¿La ciudad?
Igual que la semana anterior y como las otras y puentes en días de fiestas, '¡vamos al pueblo, a la playa, al chalet, a la sierra, a la pequeña ciudad! Se sueña con un rincón hogareño de corazón más abierto, más tierno en busca de tranquilidad'.
Es de necesidad el abandonar la ciudad. Días seguidos, meses, pisando el mismo asfalto seco, viendo en la oficina, en el trabajo, las mismas caras con las mismas charlas, el mismo ruido, el mismo metro, el mismo autobús. 'Demasiados mismos mismísimos antojados aburridísimos' convertidos en 'demasiadas necesidades acumuladas'.
Algo, o mucho, debe rondar cuando cuerpo, alma y espíritu suplican al unísono un cambio, un descanso, un alivio. Si estas ciudades-monstruo posibilitan facilidades insospechadas, no menos se hacen cómplices de incalculables, misteriosos problemas de no fácil solución.
Una extraña, real presencia de rostros cansados, agotados, sin expresión lúcida, envuelve, carcome, asedia en tantos ojos reflejados. Un runrún marchante de locura, neurastenia, anorexia, esquizofrenia, depresión... ¡Son incontables los humanos continuados frontalmente visibles! Enfermedades globales que fácilmente se detectan, se manifiestan. Solamente la depresión se encarama alrededor de un 6% de la población en España.
Yendo un día de estos últimos en el autobús, un estudiante decía a su compañero: 'En mi colegio hay un psicólogo. Dicen eso'. Y, encogiéndose de hombros igual que automático resorte, prosiguió: '¡Vaya elemento!'. Su amigo, dándole una palmada en la mano, lo celebró: '¡Eres todo un tío!'.

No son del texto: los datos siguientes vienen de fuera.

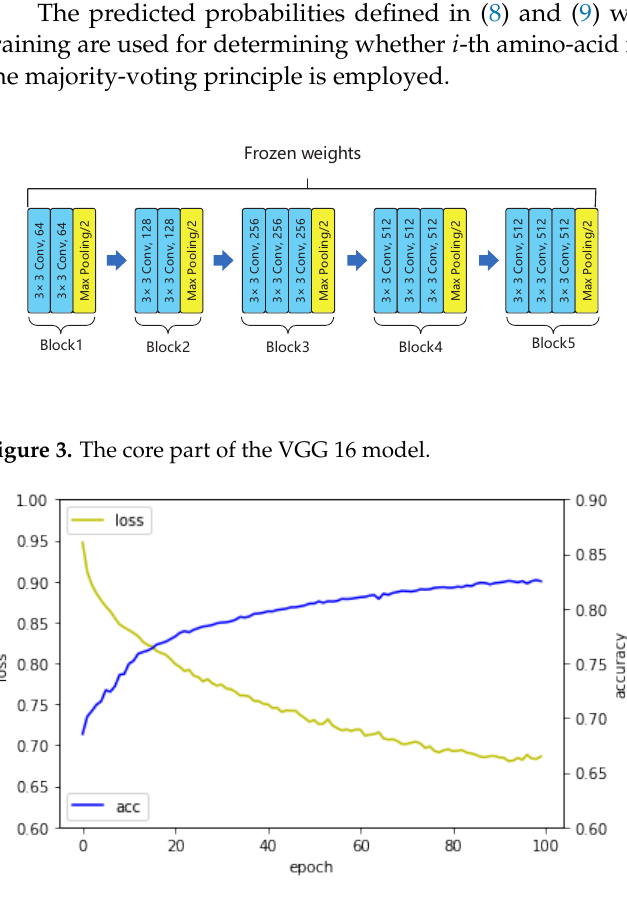
Figure 4. The learning curve of the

De la gente de al lado una sonrisa de asentimiento afloró. Personalmente no estoy en contra de estos especialistas y reconozco su trabajo en la amplia parcela en tratar de encauzar, dirigir, orientar tanto nervio y espíritu alterado. Mazazos de masa humana anónima, desconocida, en gigantesca, colosal ciudad, atosiga, ahoga, cansa. El tiempo, aunque contándolo, se escapa. No hay tiempo casi para nada. '¡Discúlpame!'. E, inquieto, mira el reloj: 'Me voy... ¡que no llego!'. La punta álgida de la prisa, del nerviosismo, pica demasiado alta llevando tal ritmo de vida. Y nos volvemos egoístas, incomunicados y aislados, inaguantables y caprichosos.

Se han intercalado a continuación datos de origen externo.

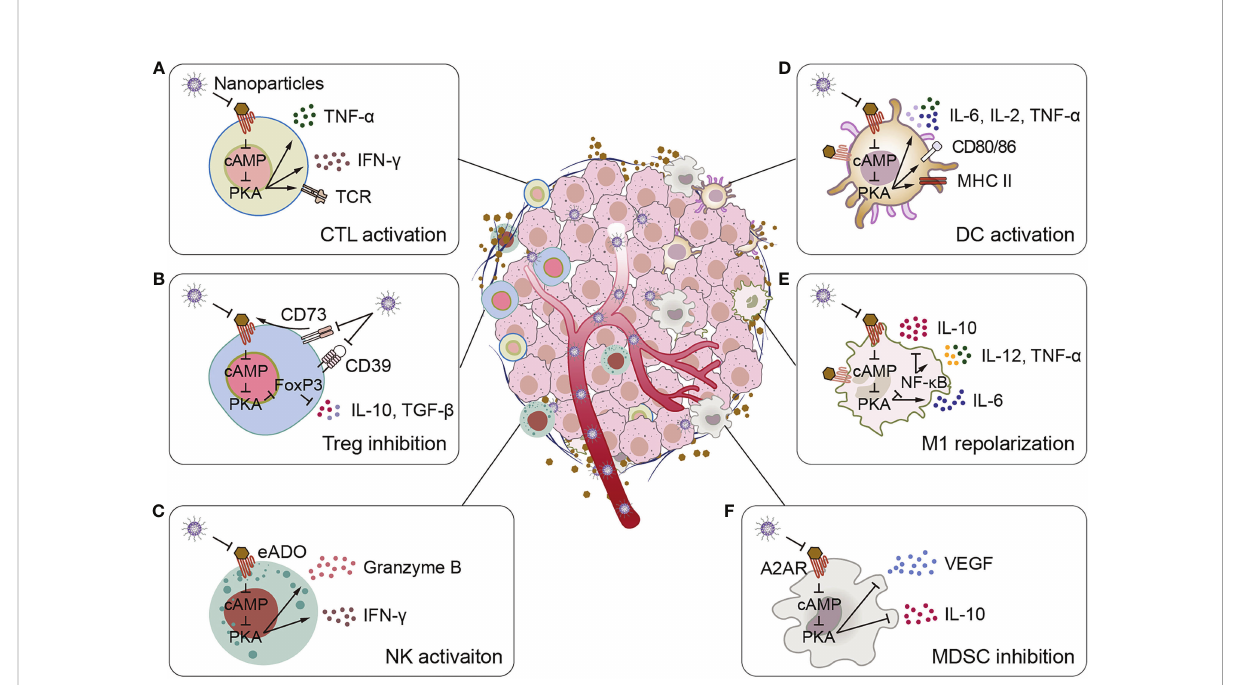
FIGURE 1 Schematicillustrationofadenosine-mediatedimmunosuppressiveTMEsreversedbybiomaterials. (A) Biomaterialsactivate CTLs, promote CTLstoexpress TCRand secrete pro-in fl ammatorycytokinesIFN- g and TNF- a . (B) Biomaterialsinhibitadenosineproductionandadenosinebindingtoreceptors,thereby inhibitingIL-10 andTGF- b secretionby Tregs. (C) BiomaterialsactivateNKcellstopromotethesecretionof granzymeBand IFN- g . (D) Biomaterials stimulate theexpressionof surfaceactivationmarkersof DCs(CD80,CD86, andMHCII)andthesecretionof pro-in fl ammatorycytokinesIL-2, IL-6and TNF- a . (E) Biomaterialspromotethe polarizeof macrophagestoM1phenotype, inhibit thesecretionof the anti-in fl ammatorycytokineIL-10,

El pueblo, el campo, la naturaleza es, sin comparanza, otra cosa. Va mucho más allá. Nos habla en pentagrama de otras notas. Las gentes se conocen por sus nombres, apellidos, motes. Saludos de mano a mano, al hombro: '¡Hombre!', '¡mujer!'. Las 'islas' de la ciudad han retornado 'continentes' con hambre de normal comunicación. Se habla y escucha mejor a las gentes, a las cosas. La invitación, el chato de vino, se antoja hogareña. Las emociones y los sentimientos son resoplidos en jalea. La lumbre de la vida, en cuerpo, alma, espíritu, arde. ¡Se está apagando la tan pesada carga eléctrica de la ciudad! Todo es más humano, más natural, más hogareño y tierno como es el pan.

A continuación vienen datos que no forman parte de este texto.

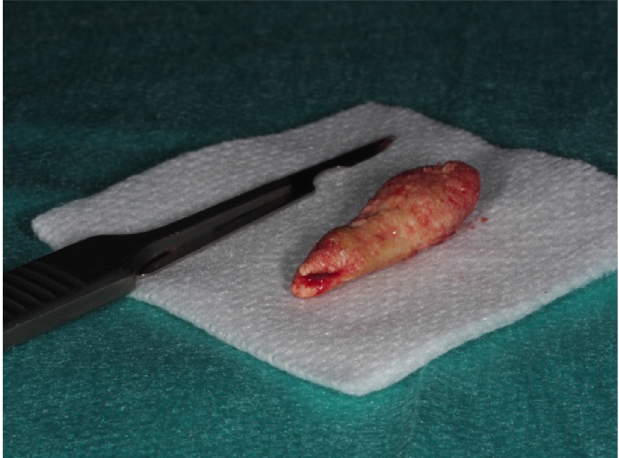
Fig. 3. Clinical view of an elongated calculus.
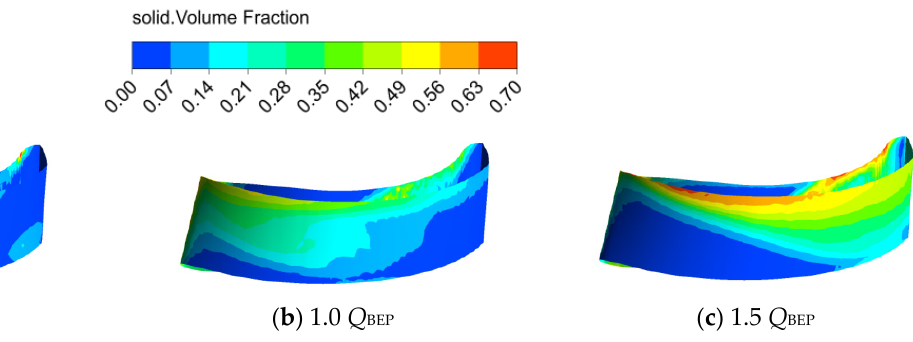
Figure 6. ( a – c ) Solid volume fraction distribution of the blade.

En el pueblo, el cielo se abre al universo. Los trabajados campos reviven solos, tranquilos, y a tiempo. Tan tranquilos y delicados se visten que un ligero vientecillo tiembla la planta, la hoja, la flor, la hierba. En la descansada, dormida tierra, la semilla nace, crece, madura, muere. Desaparece para volver a empezar de nuevo y siempre ir dando fruto y vida como el resucitar. El hombre retorna a la infancia sin que se dé cuenta. Las tardes, las mañanas, van al compás de las estaciones. Las noches no son sombras como son en la ciudad. ¿Y las estrellas? En el pueblo, las noches son... ¡estrellas! Cuando se va haciendo camino hacia el pueblo se va entonando alegría, paz. Una capa de tristeza parece envolver al volver a la ciudad.